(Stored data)
......

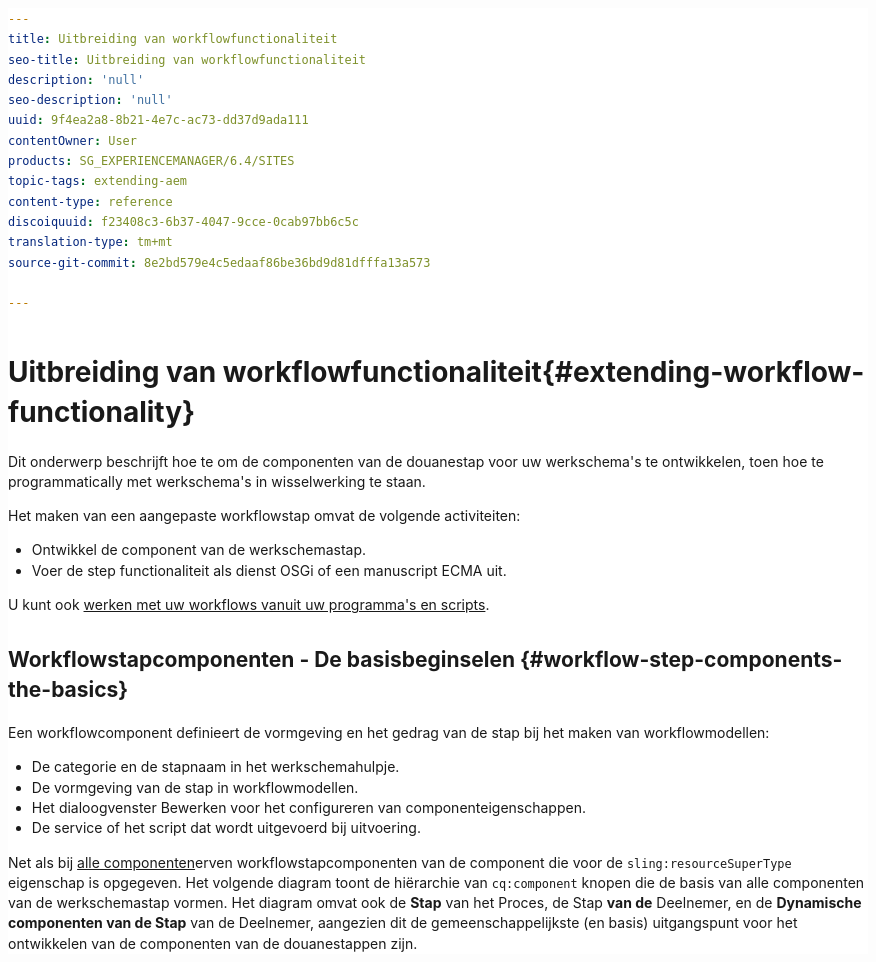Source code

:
 ```yaml
---
title: Uitbreiding van workflowfunctionaliteit
seo-title: Uitbreiding van workflowfunctionaliteit
description: 'null'
seo-description: 'null'
uuid: 9f4ea2a8-8b21-4e7c-ac73-dd37d9ada111
contentOwner: User
products: SG_EXPERIENCEMANAGER/6.4/SITES
topic-tags: extending-aem
content-type: reference
discoiquuid: f23408c3-6b37-4047-9cce-0cab97bb6c5c
translation-type: tm+mt
source-git-commit: 8e2bd579e4c5edaaf86be36bd9d81dfffa13a573

---
```



# Uitbreiding van workflowfunctionaliteit{#extending-workflow-functionality}

Dit onderwerp beschrijft hoe te om de componenten van de douanestap voor uw werkschema&#39;s te ontwikkelen, toen hoe te programmatically met werkschema&#39;s in wisselwerking te staan.

Het maken van een aangepaste workflowstap omvat de volgende activiteiten:

* Ontwikkel de component van de werkschemastap.
* Voer de step functionaliteit als dienst OSGi of een manuscript ECMA uit.

U kunt ook [werken met uw workflows vanuit uw programma&#39;s en scripts](/help/sites-developing/workflows-program-interaction.md).

## Workflowstapcomponenten - De basisbeginselen {#workflow-step-components-the-basics}

Een workflowcomponent definieert de vormgeving en het gedrag van de stap bij het maken van workflowmodellen:

* De categorie en de stapnaam in het werkschemahulpje.
* De vormgeving van de stap in workflowmodellen.
* Het dialoogvenster Bewerken voor het configureren van componenteigenschappen.
* De service of het script dat wordt uitgevoerd bij uitvoering.

Net als bij [alle componenten](/help/sites-developing/components.md)erven workflowstapcomponenten van de component die voor de `sling:resourceSuperType` eigenschap is opgegeven. Het volgende diagram toont de hiërarchie van `cq:component` knopen die de basis van alle componenten van de werkschemastap vormen. Het diagram omvat ook de **Stap** van het Proces, de Stap **van de** Deelnemer, en de **Dynamische componenten van de Stap** van de Deelnemer, aangezien dit de gemeenschappelijkste (en basis) uitgangspunt voor het ontwikkelen van de componenten van de douanestappen zijn.
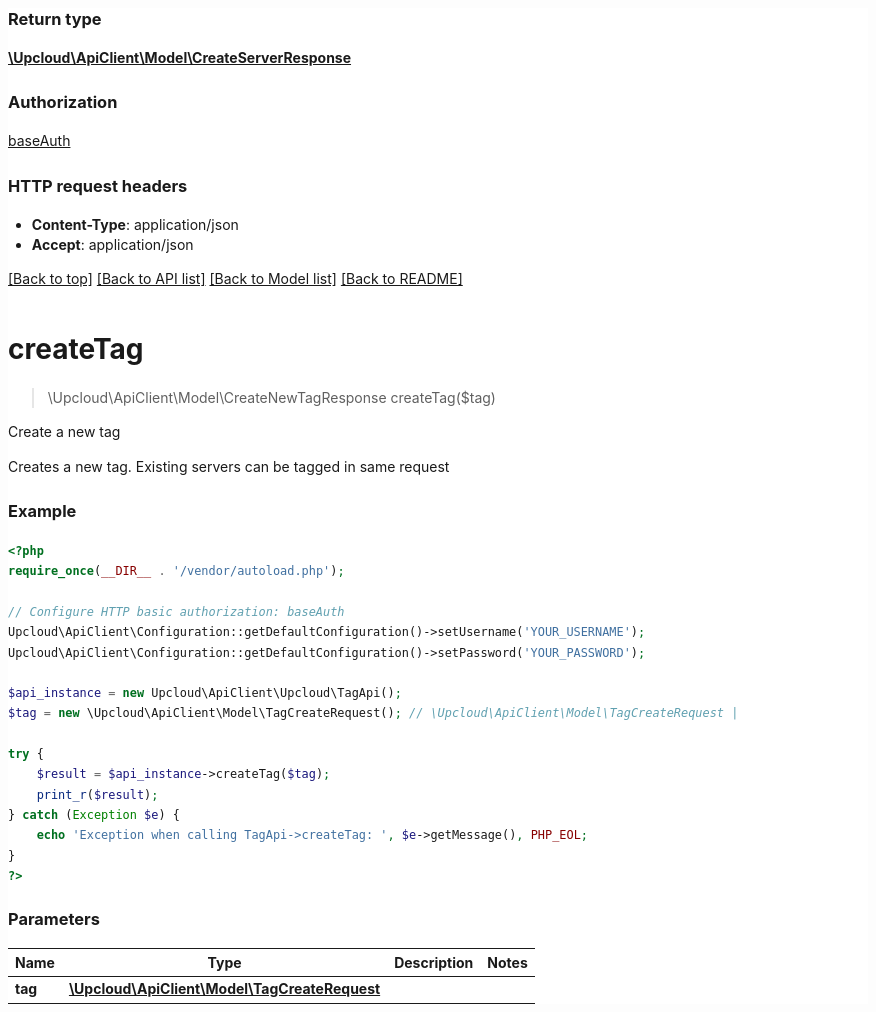 ### Return type

[**\Upcloud\ApiClient\Model\CreateServerResponse**](../Model/CreateServerResponse.md)

### Authorization

[baseAuth](../../README.md#baseAuth)

### HTTP request headers

* **Content-Type**: application/json
* **Accept**: application/json

[[Back to top]](#) [[Back to API list]](../../README.md#documentation) [[Back to Model list]](../../README.md#documentation-of-the-models) [[Back to README]](../../README.md)

# **createTag**

> \Upcloud\ApiClient\Model\CreateNewTagResponse createTag($tag)

Create a new tag

Creates a new tag. Existing servers can be tagged in same request

### Example

```php
<?php
require_once(__DIR__ . '/vendor/autoload.php');

// Configure HTTP basic authorization: baseAuth
Upcloud\ApiClient\Configuration::getDefaultConfiguration()->setUsername('YOUR_USERNAME');
Upcloud\ApiClient\Configuration::getDefaultConfiguration()->setPassword('YOUR_PASSWORD');

$api_instance = new Upcloud\ApiClient\Upcloud\TagApi();
$tag = new \Upcloud\ApiClient\Model\TagCreateRequest(); // \Upcloud\ApiClient\Model\TagCreateRequest |

try {
    $result = $api_instance->createTag($tag);
    print_r($result);
} catch (Exception $e) {
    echo 'Exception when calling TagApi->createTag: ', $e->getMessage(), PHP_EOL;
}
?>
```

### Parameters

| Name    | Type                                                                          | Description | Notes |
| ------- | ----------------------------------------------------------------------------- | ----------- | ----- |
| **tag** | [**\Upcloud\ApiClient\Model\TagCreateRequest**](../Model/TagCreateRequest.md) |             |
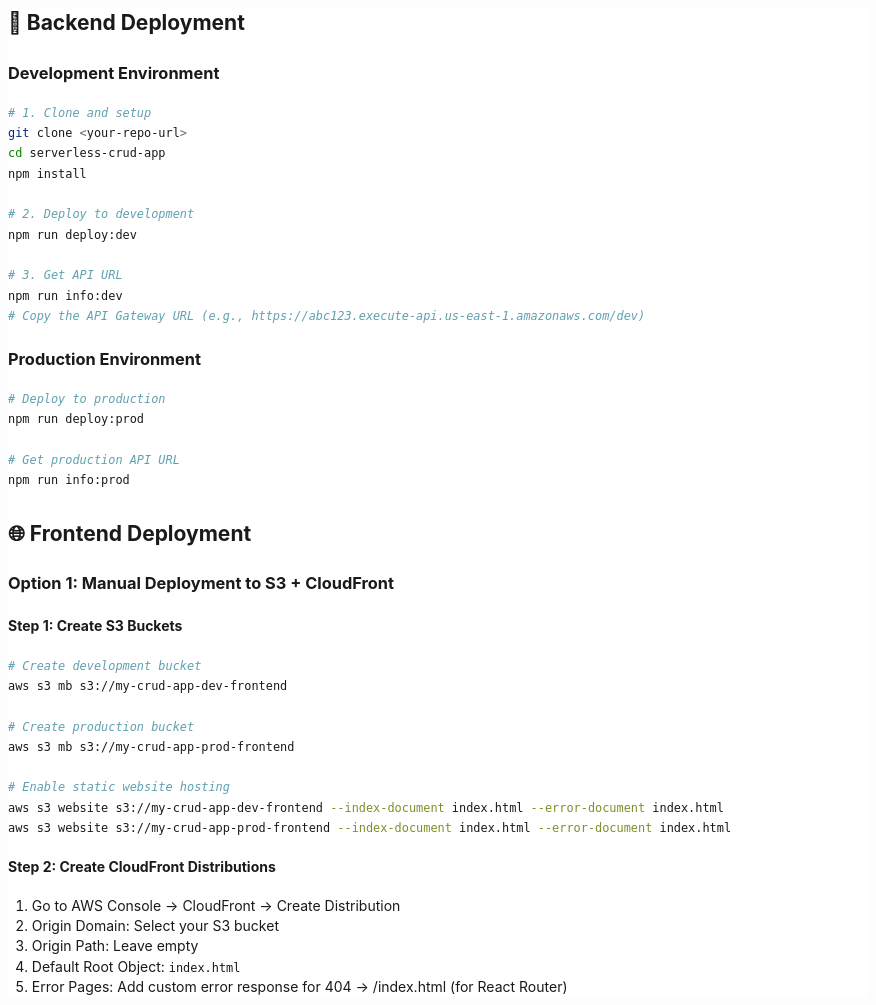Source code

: ## 🚀 Backend Deployment

### Development Environment

```bash
# 1. Clone and setup
git clone <your-repo-url>
cd serverless-crud-app
npm install

# 2. Deploy to development
npm run deploy:dev

# 3. Get API URL
npm run info:dev
# Copy the API Gateway URL (e.g., https://abc123.execute-api.us-east-1.amazonaws.com/dev)
```

### Production Environment

```bash
# Deploy to production
npm run deploy:prod

# Get production API URL
npm run info:prod
```

## 🌐 Frontend Deployment

### Option 1: Manual Deployment to S3 + CloudFront

#### Step 1: Create S3 Buckets

```bash
# Create development bucket
aws s3 mb s3://my-crud-app-dev-frontend

# Create production bucket
aws s3 mb s3://my-crud-app-prod-frontend

# Enable static website hosting
aws s3 website s3://my-crud-app-dev-frontend --index-document index.html --error-document index.html
aws s3 website s3://my-crud-app-prod-frontend --index-document index.html --error-document index.html
```

#### Step 2: Create CloudFront Distributions

1. Go to AWS Console → CloudFront → Create Distribution
2. Origin Domain: Select your S3 bucket
3. Origin Path: Leave empty
4. Default Root Object: `index.html`
5. Error Pages: Add custom error response for 404 → /index.html (for React Router)
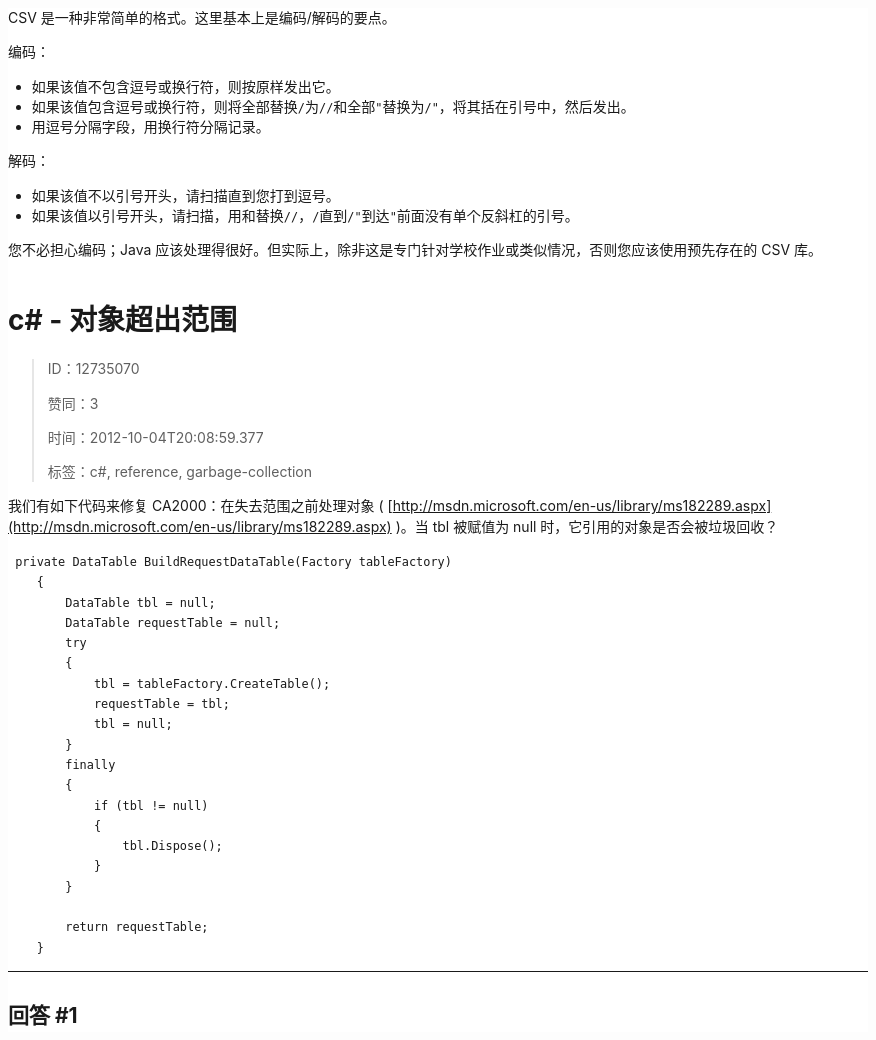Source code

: CSV 是一种非常简单的格式。这里基本上是编码/解码的要点。

编码：

*   如果该值不包含逗号或换行符，则按原样发出它。
*   如果该值包含逗号或换行符，则将全部替换`/`为`//`和全部`"`替换为`/"`，将其括在引号中，然后发出。
*   用逗号分隔字段，用换行符分隔记录。

解码：

*   如果该值不以引号开头，请扫描直到您打到逗号。
*   如果该值以引号开头，请扫描，用和替换`//`，`/`直到`/"`到达`"`前面没有单个反斜杠的引号。

您不必担心编码；Java 应该处理得很好。但实际上，除非这是专门针对学校作业或类似情况，否则您应该使用预先存在的 CSV 库。

# c# - 对象超出范围

> ID：12735070
> 
> 赞同：3
> 
> 时间：2012-10-04T20:08:59.377
> 
> 标签：c#, reference, garbage-collection

我们有如下代码来修复 CA2000：在失去范围之前处理对象 ( [http://msdn.microsoft.com/en-us/library/ms182289.aspx](http://msdn.microsoft.com/en-us/library/ms182289.aspx) )。当 tbl 被赋值为 null 时，它引用的对象是否会被垃圾回收？

```
 private DataTable BuildRequestDataTable(Factory tableFactory)
    {
        DataTable tbl = null;
        DataTable requestTable = null;
        try
        {
            tbl = tableFactory.CreateTable();
            requestTable = tbl;
            tbl = null;
        }
        finally
        {
            if (tbl != null)
            {
                tbl.Dispose();
            }
        }

        return requestTable;
    } 
```

* * *

## 回答 #1
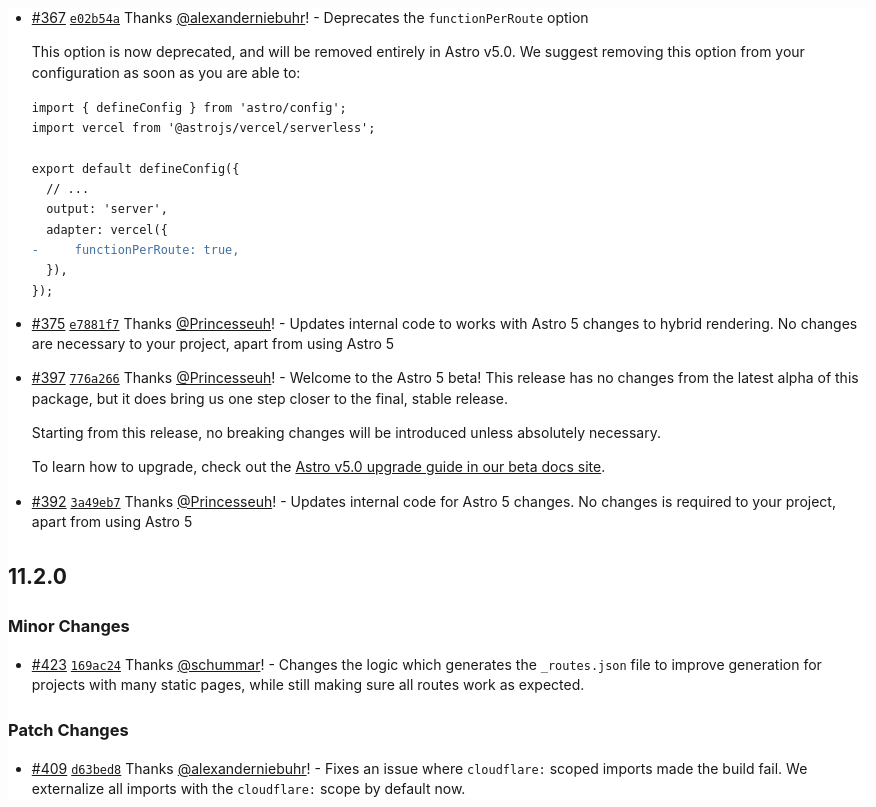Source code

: - [#367](https://github.com/withastro/adapters/pull/367) [`e02b54a`](https://github.com/withastro/adapters/commit/e02b54ad864ea25cb972f6196496b5aee36a47a3) Thanks [@alexanderniebuhr](https://github.com/alexanderniebuhr)! - Deprecates the `functionPerRoute` option

  This option is now deprecated, and will be removed entirely in Astro v5.0. We suggest removing this option from your configuration as soon as you are able to:

  ```diff
  import { defineConfig } from 'astro/config';
  import vercel from '@astrojs/vercel/serverless';

  export default defineConfig({
    // ...
    output: 'server',
    adapter: vercel({
  -     functionPerRoute: true,
    }),
  });
  ```

- [#375](https://github.com/withastro/adapters/pull/375) [`e7881f7`](https://github.com/withastro/adapters/commit/e7881f7928c6ca62d43c763033f9ed065a907f3b) Thanks [@Princesseuh](https://github.com/Princesseuh)! - Updates internal code to works with Astro 5 changes to hybrid rendering. No changes are necessary to your project, apart from using Astro 5

- [#397](https://github.com/withastro/adapters/pull/397) [`776a266`](https://github.com/withastro/adapters/commit/776a26670cf483e37ec0e6eba27a0bde09db0146) Thanks [@Princesseuh](https://github.com/Princesseuh)! - Welcome to the Astro 5 beta! This release has no changes from the latest alpha of this package, but it does bring us one step closer to the final, stable release.

  Starting from this release, no breaking changes will be introduced unless absolutely necessary.

  To learn how to upgrade, check out the [Astro v5.0 upgrade guide in our beta docs site](https://5-0-0-beta.docs.astro.build/en/guides/upgrade-to/v5/).

- [#392](https://github.com/withastro/adapters/pull/392) [`3a49eb7`](https://github.com/withastro/adapters/commit/3a49eb7802c44212ccfab06034b7dc5f2b060e94) Thanks [@Princesseuh](https://github.com/Princesseuh)! - Updates internal code for Astro 5 changes. No changes is required to your project, apart from using Astro 5

## 11.2.0

### Minor Changes

- [#423](https://github.com/withastro/adapters/pull/423) [`169ac24`](https://github.com/withastro/adapters/commit/169ac24451d8ac0e47dda27f7148d2ddad66e3dc) Thanks [@schummar](https://github.com/schummar)! - Changes the logic which generates the `_routes.json` file to improve generation for projects with many static pages, while still making sure all routes work as expected.

### Patch Changes

- [#409](https://github.com/withastro/adapters/pull/409) [`d63bed8`](https://github.com/withastro/adapters/commit/d63bed81afe549f98d705573d365de5204cab134) Thanks [@alexanderniebuhr](https://github.com/alexanderniebuhr)! - Fixes an issue where `cloudflare:` scoped imports made the build fail. We externalize all imports with the `cloudflare:` scope by default now.
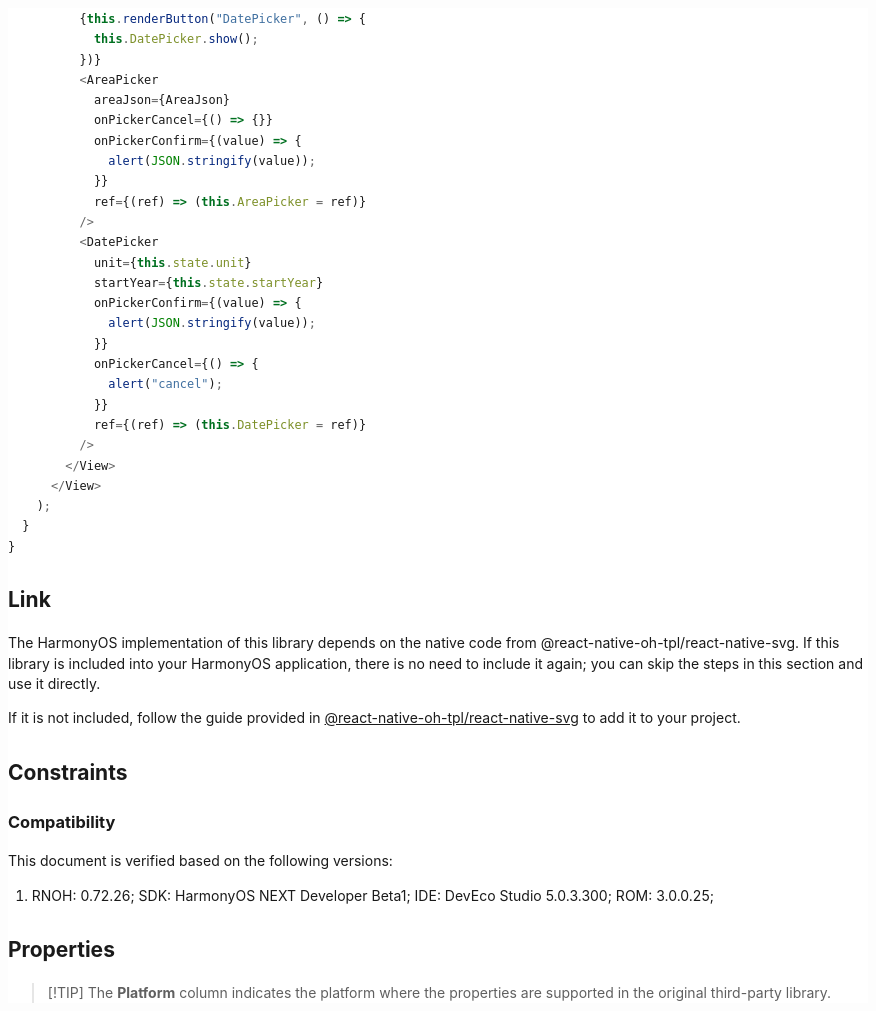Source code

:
 ```js
          {this.renderButton("DatePicker", () => {
            this.DatePicker.show();
          })}
          <AreaPicker
            areaJson={AreaJson}
            onPickerCancel={() => {}}
            onPickerConfirm={(value) => {
              alert(JSON.stringify(value));
            }}
            ref={(ref) => (this.AreaPicker = ref)}
          />
          <DatePicker
            unit={this.state.unit}
            startYear={this.state.startYear}
            onPickerConfirm={(value) => {
              alert(JSON.stringify(value));
            }}
            onPickerCancel={() => {
              alert("cancel");
            }}
            ref={(ref) => (this.DatePicker = ref)}
          />
        </View>
      </View>
    );
  }
}
```

## Link

The HarmonyOS implementation of this library depends on the native code from @react-native-oh-tpl/react-native-svg. If this library is included into your HarmonyOS application, there is no need to include it again; you can skip the steps in this section and use it directly.

If it is not included, follow the guide provided in [@react-native-oh-tpl/react-native-svg](/en/react-native-svg-capi.md) to add it to your project.

## Constraints

### Compatibility

This document is verified based on the following versions:

1. RNOH: 0.72.26; SDK: HarmonyOS NEXT Developer Beta1; IDE: DevEco Studio 5.0.3.300; ROM: 3.0.0.25;

## Properties

> [!TIP] The **Platform** column indicates the platform where the properties are supported in the original third-party library.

......

• Exercise details: Whenever a line above includes the string "static", copy it.

• Answer space:
# Enable static website hosting
- [#423](https://github.com/withastro/adapters/pull/423) [`169ac24`](https://github.com/withastro/adapters/commit/169ac24451d8ac0e47dda27f7148d2ddad66e3dc) Thanks [@schummar](https://github.com/schummar)! - Changes the logic which generates the `_routes.json` file to improve generation for projects with many static pages, while still making sure all routes work as expected.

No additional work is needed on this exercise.